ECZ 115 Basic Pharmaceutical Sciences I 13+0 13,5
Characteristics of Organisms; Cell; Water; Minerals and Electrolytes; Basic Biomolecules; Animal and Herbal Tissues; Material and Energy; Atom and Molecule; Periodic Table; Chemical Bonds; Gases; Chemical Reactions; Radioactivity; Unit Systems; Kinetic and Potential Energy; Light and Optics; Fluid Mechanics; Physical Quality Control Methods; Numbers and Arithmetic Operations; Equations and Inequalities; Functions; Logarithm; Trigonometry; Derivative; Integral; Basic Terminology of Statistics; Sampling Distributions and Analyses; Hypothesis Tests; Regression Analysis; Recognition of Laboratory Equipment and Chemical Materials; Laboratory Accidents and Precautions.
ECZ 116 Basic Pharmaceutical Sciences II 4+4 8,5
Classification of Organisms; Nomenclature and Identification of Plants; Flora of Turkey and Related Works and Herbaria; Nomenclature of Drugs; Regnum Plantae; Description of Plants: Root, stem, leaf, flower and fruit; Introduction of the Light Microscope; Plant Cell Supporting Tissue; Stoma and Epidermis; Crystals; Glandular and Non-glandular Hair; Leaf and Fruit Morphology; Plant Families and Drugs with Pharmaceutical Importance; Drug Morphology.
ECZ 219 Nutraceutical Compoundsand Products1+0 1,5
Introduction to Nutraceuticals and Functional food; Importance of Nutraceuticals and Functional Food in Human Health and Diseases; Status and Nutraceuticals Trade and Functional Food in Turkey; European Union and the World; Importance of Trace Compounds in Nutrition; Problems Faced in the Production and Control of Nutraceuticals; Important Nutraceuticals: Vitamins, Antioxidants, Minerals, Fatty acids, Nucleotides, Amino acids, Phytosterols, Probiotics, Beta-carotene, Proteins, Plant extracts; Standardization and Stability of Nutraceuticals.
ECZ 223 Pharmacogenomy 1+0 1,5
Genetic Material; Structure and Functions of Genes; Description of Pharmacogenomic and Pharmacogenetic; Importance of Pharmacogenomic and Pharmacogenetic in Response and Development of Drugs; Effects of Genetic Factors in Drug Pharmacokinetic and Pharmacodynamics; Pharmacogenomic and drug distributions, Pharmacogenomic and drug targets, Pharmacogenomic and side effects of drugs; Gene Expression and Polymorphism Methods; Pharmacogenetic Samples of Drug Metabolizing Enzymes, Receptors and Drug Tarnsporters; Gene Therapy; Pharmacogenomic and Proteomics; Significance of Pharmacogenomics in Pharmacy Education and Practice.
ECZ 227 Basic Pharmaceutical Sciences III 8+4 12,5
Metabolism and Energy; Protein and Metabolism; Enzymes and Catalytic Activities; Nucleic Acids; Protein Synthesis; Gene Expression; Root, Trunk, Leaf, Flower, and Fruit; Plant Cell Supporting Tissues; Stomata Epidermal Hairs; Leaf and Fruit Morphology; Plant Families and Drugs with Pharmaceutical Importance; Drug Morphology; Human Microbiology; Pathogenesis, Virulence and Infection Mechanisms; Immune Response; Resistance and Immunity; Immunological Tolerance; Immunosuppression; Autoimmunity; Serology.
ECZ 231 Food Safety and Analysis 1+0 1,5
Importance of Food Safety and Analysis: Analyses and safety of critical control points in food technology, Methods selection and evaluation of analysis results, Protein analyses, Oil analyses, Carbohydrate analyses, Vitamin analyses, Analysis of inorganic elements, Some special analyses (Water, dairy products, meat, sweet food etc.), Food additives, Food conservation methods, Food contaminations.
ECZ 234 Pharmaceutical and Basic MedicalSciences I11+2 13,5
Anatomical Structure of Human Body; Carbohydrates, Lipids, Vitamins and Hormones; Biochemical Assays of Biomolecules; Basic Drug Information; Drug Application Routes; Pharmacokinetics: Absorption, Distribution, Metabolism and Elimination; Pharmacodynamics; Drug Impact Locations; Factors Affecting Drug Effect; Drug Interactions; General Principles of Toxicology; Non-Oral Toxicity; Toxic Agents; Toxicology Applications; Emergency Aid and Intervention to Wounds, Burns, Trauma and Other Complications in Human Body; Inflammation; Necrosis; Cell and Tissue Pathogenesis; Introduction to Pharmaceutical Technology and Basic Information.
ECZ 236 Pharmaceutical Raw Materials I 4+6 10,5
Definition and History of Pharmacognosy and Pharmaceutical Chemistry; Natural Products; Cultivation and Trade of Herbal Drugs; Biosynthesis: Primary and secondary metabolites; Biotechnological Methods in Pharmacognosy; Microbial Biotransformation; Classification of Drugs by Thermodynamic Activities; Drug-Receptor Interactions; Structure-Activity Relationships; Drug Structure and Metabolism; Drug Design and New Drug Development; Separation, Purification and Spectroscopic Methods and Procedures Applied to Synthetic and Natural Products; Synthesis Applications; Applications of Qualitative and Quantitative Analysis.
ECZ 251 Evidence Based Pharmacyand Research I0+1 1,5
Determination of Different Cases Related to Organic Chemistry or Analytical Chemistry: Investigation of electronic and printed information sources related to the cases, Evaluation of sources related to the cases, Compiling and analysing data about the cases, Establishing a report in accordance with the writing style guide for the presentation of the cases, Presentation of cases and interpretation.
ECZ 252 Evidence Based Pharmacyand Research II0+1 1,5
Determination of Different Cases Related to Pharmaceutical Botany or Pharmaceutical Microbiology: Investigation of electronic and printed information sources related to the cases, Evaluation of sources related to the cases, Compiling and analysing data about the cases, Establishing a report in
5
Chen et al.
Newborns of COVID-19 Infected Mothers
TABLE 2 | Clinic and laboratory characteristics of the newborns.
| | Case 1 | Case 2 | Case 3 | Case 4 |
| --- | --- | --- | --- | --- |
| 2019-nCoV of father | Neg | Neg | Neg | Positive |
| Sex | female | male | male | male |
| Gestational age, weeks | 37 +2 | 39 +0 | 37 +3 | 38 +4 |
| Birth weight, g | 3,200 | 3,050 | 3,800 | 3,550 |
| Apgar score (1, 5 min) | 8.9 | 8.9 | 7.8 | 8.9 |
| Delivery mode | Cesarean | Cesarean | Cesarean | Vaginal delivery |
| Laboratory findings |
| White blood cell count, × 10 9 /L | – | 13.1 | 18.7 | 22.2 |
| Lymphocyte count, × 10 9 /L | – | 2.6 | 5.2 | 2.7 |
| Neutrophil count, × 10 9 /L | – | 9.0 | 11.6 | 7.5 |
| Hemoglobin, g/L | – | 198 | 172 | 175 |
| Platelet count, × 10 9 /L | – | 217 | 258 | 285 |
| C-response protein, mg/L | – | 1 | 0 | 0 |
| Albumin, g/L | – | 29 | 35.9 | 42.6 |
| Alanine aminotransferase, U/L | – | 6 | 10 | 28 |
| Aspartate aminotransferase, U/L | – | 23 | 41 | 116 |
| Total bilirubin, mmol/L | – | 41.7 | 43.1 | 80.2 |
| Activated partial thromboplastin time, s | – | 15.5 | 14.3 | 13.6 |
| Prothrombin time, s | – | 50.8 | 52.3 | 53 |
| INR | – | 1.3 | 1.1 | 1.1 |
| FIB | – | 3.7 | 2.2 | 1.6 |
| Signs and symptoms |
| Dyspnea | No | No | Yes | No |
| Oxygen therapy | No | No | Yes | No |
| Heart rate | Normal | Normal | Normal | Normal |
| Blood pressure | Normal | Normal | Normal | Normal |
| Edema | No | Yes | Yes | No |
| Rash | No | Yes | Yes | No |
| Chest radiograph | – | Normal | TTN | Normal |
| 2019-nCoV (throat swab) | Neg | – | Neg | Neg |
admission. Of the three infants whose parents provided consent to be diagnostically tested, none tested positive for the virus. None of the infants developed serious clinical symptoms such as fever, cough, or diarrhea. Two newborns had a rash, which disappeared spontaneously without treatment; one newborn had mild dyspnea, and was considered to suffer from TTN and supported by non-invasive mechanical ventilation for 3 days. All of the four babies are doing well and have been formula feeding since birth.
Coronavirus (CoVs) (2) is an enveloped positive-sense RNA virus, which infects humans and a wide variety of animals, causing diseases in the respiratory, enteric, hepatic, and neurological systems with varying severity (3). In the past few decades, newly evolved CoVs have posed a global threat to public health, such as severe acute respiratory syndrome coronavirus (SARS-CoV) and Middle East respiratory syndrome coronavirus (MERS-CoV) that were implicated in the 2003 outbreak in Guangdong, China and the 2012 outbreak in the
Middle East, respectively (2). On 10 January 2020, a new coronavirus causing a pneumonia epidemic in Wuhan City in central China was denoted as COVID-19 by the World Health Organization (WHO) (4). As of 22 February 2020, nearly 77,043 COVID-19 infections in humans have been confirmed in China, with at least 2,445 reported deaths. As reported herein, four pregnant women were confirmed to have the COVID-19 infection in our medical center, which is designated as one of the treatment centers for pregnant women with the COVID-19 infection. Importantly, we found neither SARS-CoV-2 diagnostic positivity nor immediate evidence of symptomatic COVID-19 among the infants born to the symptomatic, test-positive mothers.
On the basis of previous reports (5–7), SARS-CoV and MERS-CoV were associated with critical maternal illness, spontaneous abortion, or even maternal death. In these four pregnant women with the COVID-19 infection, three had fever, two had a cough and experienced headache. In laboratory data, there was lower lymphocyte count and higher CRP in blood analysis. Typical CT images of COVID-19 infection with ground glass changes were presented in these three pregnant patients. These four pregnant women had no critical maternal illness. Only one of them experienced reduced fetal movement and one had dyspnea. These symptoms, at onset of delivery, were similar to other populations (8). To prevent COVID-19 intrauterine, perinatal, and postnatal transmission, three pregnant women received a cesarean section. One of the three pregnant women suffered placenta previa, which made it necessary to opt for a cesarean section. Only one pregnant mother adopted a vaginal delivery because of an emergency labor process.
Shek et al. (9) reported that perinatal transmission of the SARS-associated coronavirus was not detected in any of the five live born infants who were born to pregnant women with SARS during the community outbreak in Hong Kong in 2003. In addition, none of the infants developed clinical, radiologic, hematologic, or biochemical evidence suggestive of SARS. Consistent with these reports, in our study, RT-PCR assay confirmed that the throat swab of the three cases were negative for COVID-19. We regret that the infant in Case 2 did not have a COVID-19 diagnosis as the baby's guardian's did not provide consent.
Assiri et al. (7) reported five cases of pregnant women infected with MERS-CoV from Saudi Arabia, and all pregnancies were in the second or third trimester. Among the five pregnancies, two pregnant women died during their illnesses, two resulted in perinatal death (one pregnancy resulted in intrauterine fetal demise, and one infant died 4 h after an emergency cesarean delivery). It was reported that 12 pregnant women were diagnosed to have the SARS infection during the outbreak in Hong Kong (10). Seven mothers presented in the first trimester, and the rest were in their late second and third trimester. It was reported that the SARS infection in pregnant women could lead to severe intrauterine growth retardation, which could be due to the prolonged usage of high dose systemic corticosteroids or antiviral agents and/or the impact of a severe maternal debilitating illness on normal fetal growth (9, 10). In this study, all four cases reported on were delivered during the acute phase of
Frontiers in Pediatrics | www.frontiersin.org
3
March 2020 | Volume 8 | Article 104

▶ [Task directions]
Each line in the entries above that includes the string "Minerals" should be extracted.

▶ [Response area]
Characteristics of Organisms; Cell; Water; Minerals and Electrolytes; Basic Biomolecules; Animal and Herbal Tissues; Material and Energy; Atom and Molecule; Periodic Table; Chemical Bonds; Gases; Chemical Reactions; Radioactivity; Unit Systems; Kinetic and Potential Energy; Light and Optics; Fluid Mechanics; Physical Quality Control Methods; Numbers and Arithmetic Operations; Equations and Inequalities; Functions; Logarithm; Trigonometry; Derivative; Integral; Basic Terminology of Statistics; Sampling Distributions and Analyses; Hypothesis Tests; Regression Analysis; Recognition of Laboratory Equipment and Chemical Materials; Laboratory Accidents and Precautions.
Introduction to Nutraceuticals and Functional food; Importance of Nutraceuticals and Functional Food in Human Health and Diseases; Status and Nutraceuticals Trade and Functional Food in Turkey; European Union and the World; Importance of Trace Compounds in Nutrition; Problems Faced in the Production and Control of Nutraceuticals; Important Nutraceuticals: Vitamins, Antioxidants, Minerals, Fatty acids, Nucleotides, Amino acids, Phytosterols, Probiotics, Beta-carotene, Proteins, Plant extracts; Standardization and Stability of Nutraceuticals.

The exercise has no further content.